**Testo fornito**
Da quando ho scritto lo scorso post mi gira in testa un pensiero, che non riuscivo a tradurre in parole. Poi ieri sono andata alla presentazione di un libro molto speciale, di cui forse vi parlerò più diffusamente e forse no (per ora lo vedete nell’immagine qui a fianco) e padre Giovanni Ladiana ha tradoto quel pensiero confuso in una frase precisa e tagliente.
“Se mi chiedo cosa devo fare, finisco per cercare la risposta nelle urgenze. Piuttosto mi devo chiedere cosa muove il mio cuore nelle cose che vedo, che penso, che scelgo e anche che faccio. Cosa mi consente di non cedere alla tentazione di far dettare la mia vita dalla paura, dalla rabbia, dalla ndrangheta. In mano a chi ho messo la mia coscienza. Cosa, pur nella tenebra fitta, continua a far luce dentro di me”.
Mi sono ricordata di cosa ha scritto una mia collega del JRS in Siria:
Spesso mi chiedono se non trovo deprimente lavorare per il Servizio dei Gesuiti per i Rifugiati (JRS) in questo contesto. Per certi aspetti, se io lo permetto, lo può essere. Il contesto in cui lavoriamo è tutto meno che spensierato. E’ facile sentirsi sopraffatti da un senso di fallimento, dolore e lutto per ciò che abbiamo perso, come comunità mondiale, per come abbiamo deluso il popolo siriano.
Di solito quando mi sento così, succede qualcosa – una conversazione, una mail, un incontro casuale – che mi ricorda che ho il privilegio di lavorare con persone che sfidano ogni giorno questa follia. Loro mi ispirano, anche dopo quattro anni della stessa violenza insensata. In tutta la regione, i miei colleghi stanno lavorando senza sosta per distribuire aiuti umanitari essenziali, istruzione, supporto emotivo, assistenza e soprattutto speranza a chi soffre ed è minacciato quotidianamente dalla banalità della morte.

**Dati**
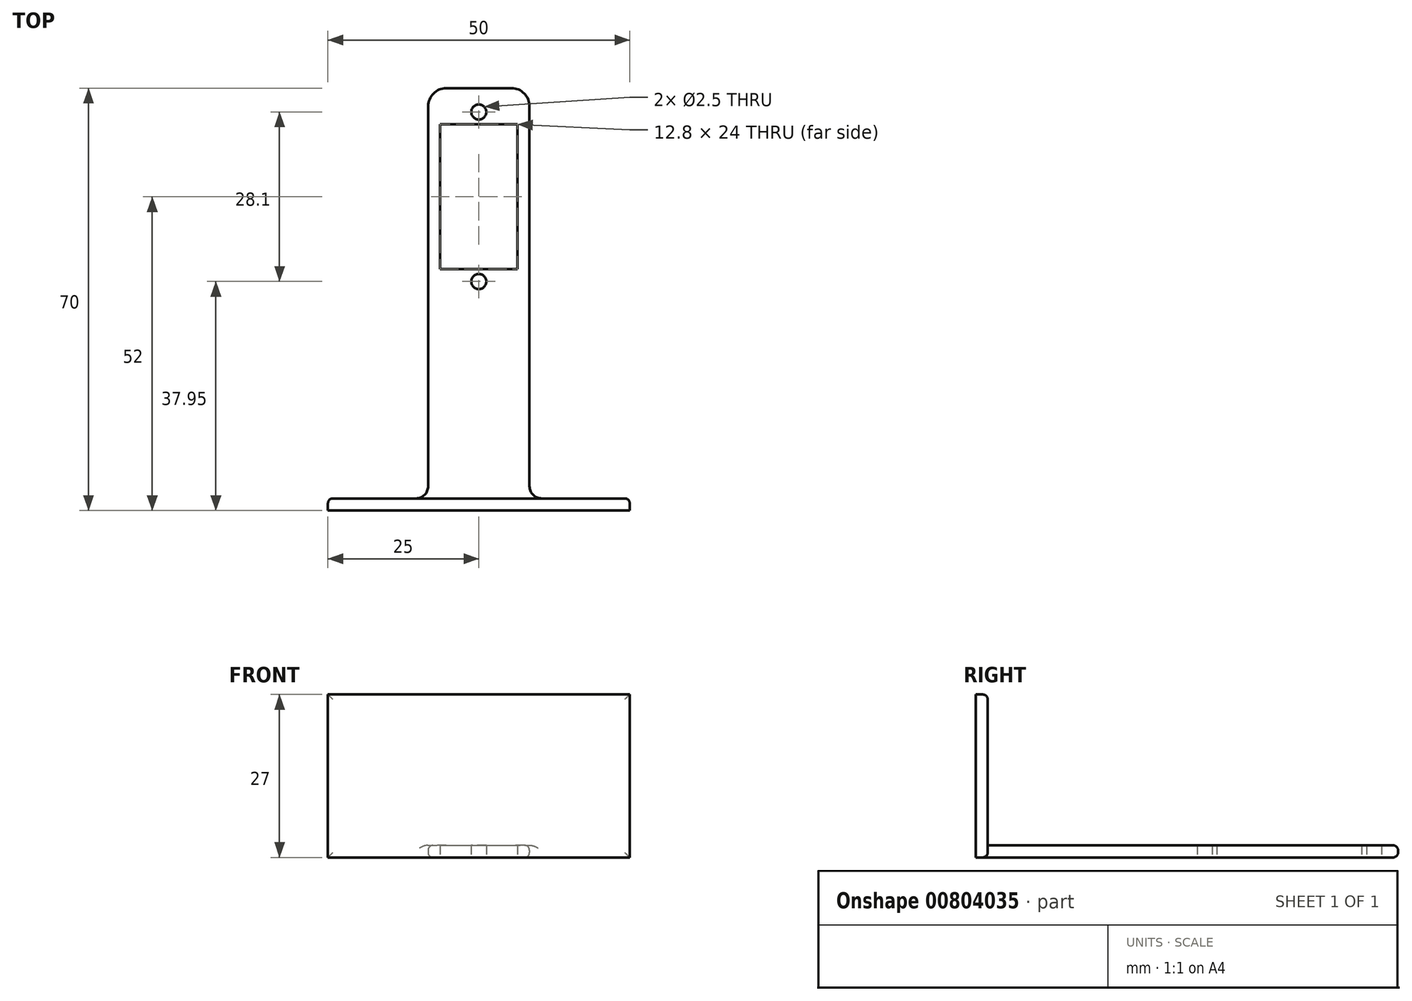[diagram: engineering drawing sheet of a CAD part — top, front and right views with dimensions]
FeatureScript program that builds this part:
annotation { "Feature Type Name" : "Feature", "Feature Type Description" : "" }
export const myFeature = defineFeature(function(context is Context, id is Id, definition is map)
    precondition{}
    {
        {
            assignVariable(context, id + "F0", {"name" : "wallT", "anyValue" : 2});
        }
        {
            var Q0;
            Q0=qCreatedBy(makeId("Top.planeOp"),FACE);
            var sketch = newSketch(context, id + "F1", { "sketchPlane" : qUnion([Q0])});
            skLineSegment(sketch, "E0.bottom", {"start": v(-5.4, 35) * mm, "end": v(5.4, 35) * mm});
            skLineSegment(sketch, "E0.top", {"start": v(-8.4, -35) * mm, "end": v(8.4, -35) * mm});
            skLineSegment(sketch, "E0.left", {"start": v(-8.4, 32) * mm, "end": v(-8.4, -35) * mm});
            skLineSegment(sketch, "E0.right", {"start": v(8.4, 32) * mm, "end": v(8.4, -35) * mm});
            skLineSegment(sketch, "E1", {"start": v(-6.63, 0) * mm, "end": v(6.86, 0) * mm, "construction": true});
            skLineSegment(sketch, "E2", {"start": v(0, 7.52) * mm, "end": v(0, -9.29) * mm, "construction": true});
            skLineSegment(sketch, "E3.bottom", {"start": v(-6.4, 29) * mm, "end": v(6.4, 29) * mm});
            skLineSegment(sketch, "E3.top", {"start": v(-6.4, 5) * mm, "end": v(6.4, 5) * mm});
            skLineSegment(sketch, "E3.left", {"start": v(-6.4, 29) * mm, "end": v(-6.4, 5) * mm});
            skLineSegment(sketch, "E3.right", {"start": v(6.4, 29) * mm, "end": v(6.4, 5) * mm});
            skCircle(sketch, "E4", {"center": v(0, 31.05) * mm, "radius": 1.25 * mm});
            skCircle(sketch, "E5", {"center": v(0, 2.95) * mm, "radius": 1.25 * mm});
            skLineSegment(sketch, "E6", {"start": v(-7.84, 17) * mm, "end": v(7.5, 17) * mm, "construction": true});
            skPoint(sketch, "E6.startSnap0", {"position": v(-6.4, 17) * mm});
            skPoint(sketch, "E7.visualSharp", {"position": v(-8.4, 35) * mm});
            skArc(sketch, "E7.filletArc", {"start": v(-5.4, 35) * mm, "mid": v(-7.52, 34.12) * mm, "end": v(-8.4, 32) * mm});
            skPoint(sketch, "E8.visualSharp", {"position": v(8.4, 35) * mm});
            skArc(sketch, "E8.filletArc", {"start": v(8.4, 32) * mm, "mid": v(7.52, 34.12) * mm, "end": v(5.4, 35) * mm});
            skSolve(sketch);
        }
        {
            var Q0;
            Q0 = qSketchRegion(id + "F1", true);
            extrude(context, id + "F2", {"entities" : qUnion([Q0]), "depth" : (getVariable(context, 'wallT')) * mm, "offsetDistance" : 25 * mm});
        }
        {
            var Q0;
            Q0=makeQuery(id+"F2.opExtrude","CAP_FACE",FACE,{"disambiguationData":[OSD([sQuery(id+"F1.wireOp",EDGE,"E0.bottom"),sQuery(id+"F1.wireOp",EDGE,"E0.top"),sQuery(id+"F1.wireOp",EDGE,"E0.left"),sQuery(id+"F1.wireOp",EDGE,"E0.right")])],"isStart":false});
            var sketch = newSketch(context, id + "F3", { "sketchPlane" : qUnion([Q0])});
            skLineSegment(sketch, "E9.bottom", {"start": v(-8.4, -35) * mm, "end": v(8.4, -35) * mm});
            skLineSegment(sketch, "E9.top", {"start": v(-8.4, -33) * mm, "end": v(8.4, -33) * mm});
            skLineSegment(sketch, "E9.left", {"start": v(-8.4, -35) * mm, "end": v(-8.4, -33) * mm});
            skLineSegment(sketch, "E9.right", {"start": v(8.4, -35) * mm, "end": v(8.4, -33) * mm});
            skSolve(sketch);
        }
        {
            var Q0;
            Q0 = qSketchRegion(id + "F3", true);
            extrude(context, id + "F4", {"entities" : qUnion([Q0]), "operationType" : NewBodyOperationType.ADD, "depth" : 25 * mm, "offsetDistance" : 25 * mm});
        }
        {
            var Q0;
            Q0=makeQuery(id+"F4.boolean.opBoolean","MERGE",FACE,{"derivedFrom":[makeQuery(id+"F2.opExtrude","SWEPT_FACE",FACE,{"disambiguationData":[OSD([sQuery(id+"F1.wireOp",EDGE,"E0.top")])]}),makeQuery(id+"F4.opExtrude","SWEPT_FACE",FACE,{"disambiguationData":[OSD([sQuery(id+"F3.wireOp",EDGE,"E9.bottom")])]})]});
            var sketch = newSketch(context, id + "F5", { "sketchPlane" : qUnion([Q0])});
            skLineSegment(sketch, "E10.bottom", {"start": v(-25, 27) * mm, "end": v(25, 27) * mm});
            skLineSegment(sketch, "E10.top", {"start": v(-25, 0) * mm, "end": v(25, 0) * mm});
            skLineSegment(sketch, "E10.left", {"start": v(-25, 27) * mm, "end": v(-25, 0) * mm});
            skLineSegment(sketch, "E10.right", {"start": v(25, 27) * mm, "end": v(25, 0) * mm});
            skLineSegment(sketch, "E11", {"start": v(0, -3.84) * mm, "end": v(0, 7.26) * mm, "construction": true});
            skSolve(sketch);
        }
        {
            var Q0;
            Q0 = qSketchRegion(id + "F5", true);
            extrude(context, id + "F6", {"entities" : qUnion([Q0]), "operationType" : NewBodyOperationType.ADD, "oppositeDirection" : true, "depth" : (getVariable(context, 'wallT')) * mm, "offsetDistance" : 25 * mm});
        }
        {
            var Q0;
            Q0=makeQuery(id+"F6.boolean.opBoolean","INTERSECT",EDGE,{"derivedFrom":[makeQuery(id+"F4.boolean.opBoolean","MERGE",FACE,{"derivedFrom":[makeQuery(id+"F2.opExtrude","SWEPT_FACE",FACE,{"disambiguationData":[OSD([sQuery(id+"F1.wireOp",EDGE,"E0.left")])]}),makeQuery(id+"F4.opExtrude","SWEPT_FACE",FACE,{"disambiguationData":[OSD([sQuery(id+"F3.wireOp",EDGE,"E9.left")])]})]}),makeQuery(id+"F6.opExtrude","CAP_FACE",FACE,{"disambiguationData":[OSD([sQuery(id+"F5.wireOp",EDGE,"E10.bottom"),sQuery(id+"F5.wireOp",EDGE,"E10.top"),sQuery(id+"F5.wireOp",EDGE,"E10.left"),sQuery(id+"F5.wireOp",EDGE,"E10.right")])],"isStart":false})]});
            var Q1;
            Q1=makeQuery(id+"F4.opExtrude","CAP_EDGE",EDGE,{"disambiguationData":[OSD([sQuery(id+"F3.wireOp",EDGE,"E9.top")])],"isStart":true});
            var Q2;
            Q2=makeQuery(id+"F6.boolean.opBoolean","INTERSECT",EDGE,{"derivedFrom":[makeQuery(id+"F4.boolean.opBoolean","MERGE",FACE,{"derivedFrom":[makeQuery(id+"F2.opExtrude","SWEPT_FACE",FACE,{"disambiguationData":[OSD([sQuery(id+"F1.wireOp",EDGE,"E0.right")])]}),makeQuery(id+"F4.opExtrude","SWEPT_FACE",FACE,{"disambiguationData":[OSD([sQuery(id+"F3.wireOp",EDGE,"E9.right")])]})]}),makeQuery(id+"F6.opExtrude","CAP_FACE",FACE,{"disambiguationData":[OSD([sQuery(id+"F5.wireOp",EDGE,"E10.bottom"),sQuery(id+"F5.wireOp",EDGE,"E10.top"),sQuery(id+"F5.wireOp",EDGE,"E10.left"),sQuery(id+"F5.wireOp",EDGE,"E10.right")])],"isStart":false})]});
            fillet(context, id + "F7", {"entities" : qUnion([Q0, Q1, Q2]), "radius" : 2 * mm, "tangentPropagation" : true, "allowEdgeOverflow" : false});
        }
        {
            var Q0;
            Q0=makeQuery(id+"F4.boolean.opBoolean","MERGE",FACE,{"derivedFrom":[makeQuery(id+"F2.opExtrude","SWEPT_FACE",FACE,{"disambiguationData":[OSD([sQuery(id+"F1.wireOp",EDGE,"E0.left")])]}),makeQuery(id+"F4.opExtrude","SWEPT_FACE",FACE,{"disambiguationData":[OSD([sQuery(id+"F3.wireOp",EDGE,"E9.left")])]})]});
            var Q1;
            Q1=makeQuery(id+"F4.boolean.opBoolean","MERGE",FACE,{"derivedFrom":[makeQuery(id+"F2.opExtrude","SWEPT_FACE",FACE,{"disambiguationData":[OSD([sQuery(id+"F1.wireOp",EDGE,"E0.right")])]}),makeQuery(id+"F4.opExtrude","SWEPT_FACE",FACE,{"disambiguationData":[OSD([sQuery(id+"F3.wireOp",EDGE,"E9.right")])]})]});
            var Q2;
            Q2=makeQuery(id+"F2.opExtrude","SWEPT_FACE",FACE,{"disambiguationData":[OSD([sQuery(id+"F1.wireOp",EDGE,"E0.bottom")])]});
            var Q3;
            Q3=makeQuery(id+"F6.opExtrude","CAP_EDGE",EDGE,{"disambiguationData":[OSD([sQuery(id+"F5.wireOp",EDGE,"E10.right")])],"isStart":false});
            var Q4;
            Q4=makeQuery(id+"F6.boolean.opBoolean","MERGE",EDGE,{"derivedFrom":[makeQuery(id+"F4.opExtrude","CAP_EDGE",EDGE,{"disambiguationData":[OSD([sQuery(id+"F3.wireOp",EDGE,"E9.top")])],"isStart":false}),makeQuery(id+"F6.opExtrude","CAP_EDGE",EDGE,{"disambiguationData":[OSD([sQuery(id+"F5.wireOp",EDGE,"E10.bottom")])],"isStart":false})]});
            var Q5;
            Q5=makeQuery(id+"F6.opExtrude","CAP_EDGE",EDGE,{"disambiguationData":[OSD([sQuery(id+"F5.wireOp",EDGE,"E10.left")])],"isStart":false});
            fillet(context, id + "F8", {"entities" : qUnion([Q0, Q1, Q2, Q3, Q4, Q5]), "radius" : (getVariable(context, 'wallT') * .4) * mm, "tangentPropagation" : true, "allowEdgeOverflow" : false});
        }
    });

**Obiettivo**
Nel testo fornito, per quale organizzazione lavora la collega in Siria di cui viene riportato uno scritto?

**Risultato**
Per il Servizio dei Gesuiti per i Rifugiati (JRS).